In order for the program to continue to be funded, Ogbo said, “you have to show there was the kind of rigorous scientifically sound investigation of the intervention, so in the end we can say that not only did people get get healthier, but we know it’s because of the intervention that took place.”
Endeavor Health, Erie Health Services interest
In addition, Neticia Waldron, a health administrator, told council members that “what we have done over the past couple years in designing Pathways to Wellness is we have been at the table with community organizations that feel that this work is valuable.
“The reason we focus on hypertension,” she went on, “is because right now it is the leading focus of the NorthShore University HealthSystem,” now known as Endeavor Health. That group’s lead researcher sits on Pathways’ advisory board, Waldron said.
Pathway to Wellness also has Erie Health as a partner, she said, “and we are positioning ourselves to bill insurances for the people that are insured, so that we can have reimbursement back into the program,” she told council members. While “we don’t have any like firm commitments for future funding, we have a lot of reasonable prospects,” she said.
In further discussion, Council Member Devon Reid (8th Ward), said he agreed with Suffredin “in that it would be a terrible thing if this were successful and we didn’t have funding to push it forward. And so I think if these interventions are successful, it almost gives us a mandate to continue to fund this and find partners that might offset the costs.“
Council Member Krissie Harris (2nd Ward), who serves on the Human Services Committee that backed the proposal, recalled that “the last time we met, I remember a much higher dollar amount” ($883,700 in ARPA funds, for a two-year program).
Waldron said since then Pathways to Wellness conducted data walks, arriving at a comprehensive program that is going to serve the people in Evanston that are most vulnerable with health inequities.
“Of course, we want to serve many more, but we have been able to reallocate funds, make some reductions, get some items donated – as far as man-hours, human resources – and so we’ve been able to identify some partnerships; that is going to make it possible for us to do more with less,” she said.
Council Member Eleanor Revelle (7th Ward), who also serves on the Human Services Committee, said, “I’m really delighted about the research component.
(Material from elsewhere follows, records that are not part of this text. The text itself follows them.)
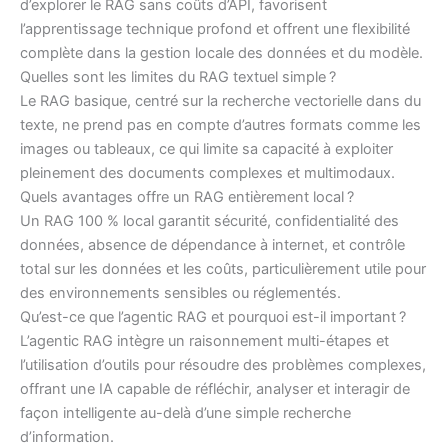
d’explorer le RAG sans coûts d’API, favorisent
l’apprentissage technique profond et offrent une flexibilité
complète dans la gestion locale des données et du modèle.
Quelles sont les limites du RAG textuel simple ?
Le RAG basique, centré sur la recherche vectorielle dans du
texte, ne prend pas en compte d’autres formats comme les
images ou tableaux, ce qui limite sa capacité à exploiter
pleinement des documents complexes et multimodaux.
Quels avantages offre un RAG entièrement local ?
Un RAG 100 % local garantit sécurité, confidentialité des
données, absence de dépendance à internet, et contrôle
total sur les données et les coûts, particulièrement utile pour
des environnements sensibles ou réglementés.
Qu’est-ce que l’agentic RAG et pourquoi est-il important ?
L’agentic RAG intègre un raisonnement multi-étapes et
l’utilisation d’outils pour résoudre des problèmes complexes,
offrant une IA capable de réfléchir, analyser et interagir de
façon intelligente au-delà d’une simple recherche
d’information.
Dr. Lynch is involved in a similar program in Chicago … working with the kind of population that I think we’re targeting here in Evanston,” she said. “So this program has gone through multiple, multiple discussions and I think it’s in a good place.”
Council Member Jonathan Nieuwsma (4th Ward), noted the 13-year disparity in life expectancy in the particular geographic region compared with other neighborhoods located minutes away.
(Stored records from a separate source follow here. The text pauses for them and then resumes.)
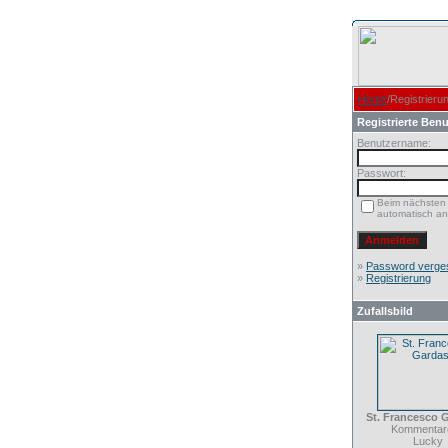
Home
/Registrieru
Registrierte Benu
Benutzername:
Passwort:
Beim nächsten
automatisch a
»
Password verge
»
Registrierung
Zufallsbild
St. Francesco 
Kommentare
Lucky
“That is a glaring example of historic inequity,” he said, “and I’m really glad that the city has identified this problem and is responding to it by allocating some resources and involving partners in a collaborative approach here. So I certainly hope that this one-year program will lead to some ongoing funding, ongoing resources from whatever source we can come up with, until that 13-year discrepancy is down to zero.”
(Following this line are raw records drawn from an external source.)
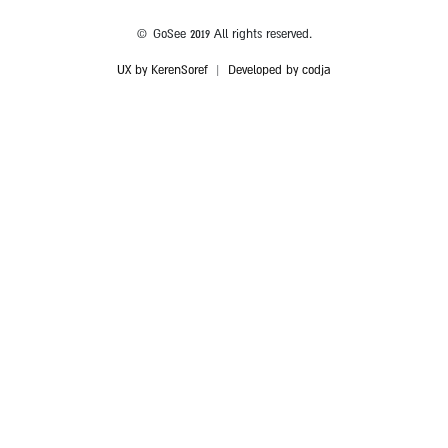
© GoSee 2019 All rights reserved.
UX by KerenSoref
|
Developed by codja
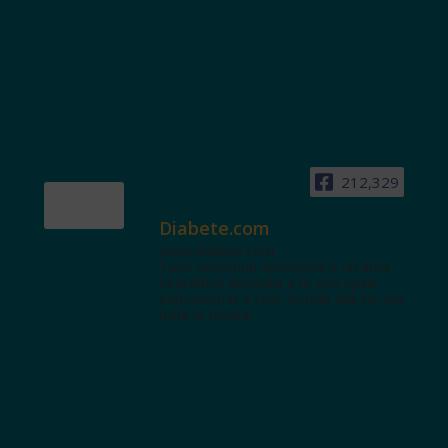
212,329
Diabete.com
www.diabete.com
Tanti contenuti autorevoli e un'area
interattiva dedicata a te con spazi
educazionali e test. Iscriviti alla NL per
tutte le novità!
Waldron thanked Nieuwsma for acknowledging that point, and paused in her presentation, her voice breaking.
“That very health disparity has impacted my family,” she told council members.
Her grandmother died two years shy of her 60th birthday, she said. “My mother died July 20 of chronic illness – things that were preventable.”
“This is preventable,” she said, “but it’s also ingrained in our culture. We literally live this, and so generationally, my children are impacted. There are other individuals who are also impacted. I can just up line up our team and show that there are several individuals that have that same story … they have family members that are not here, and we just want to change that.”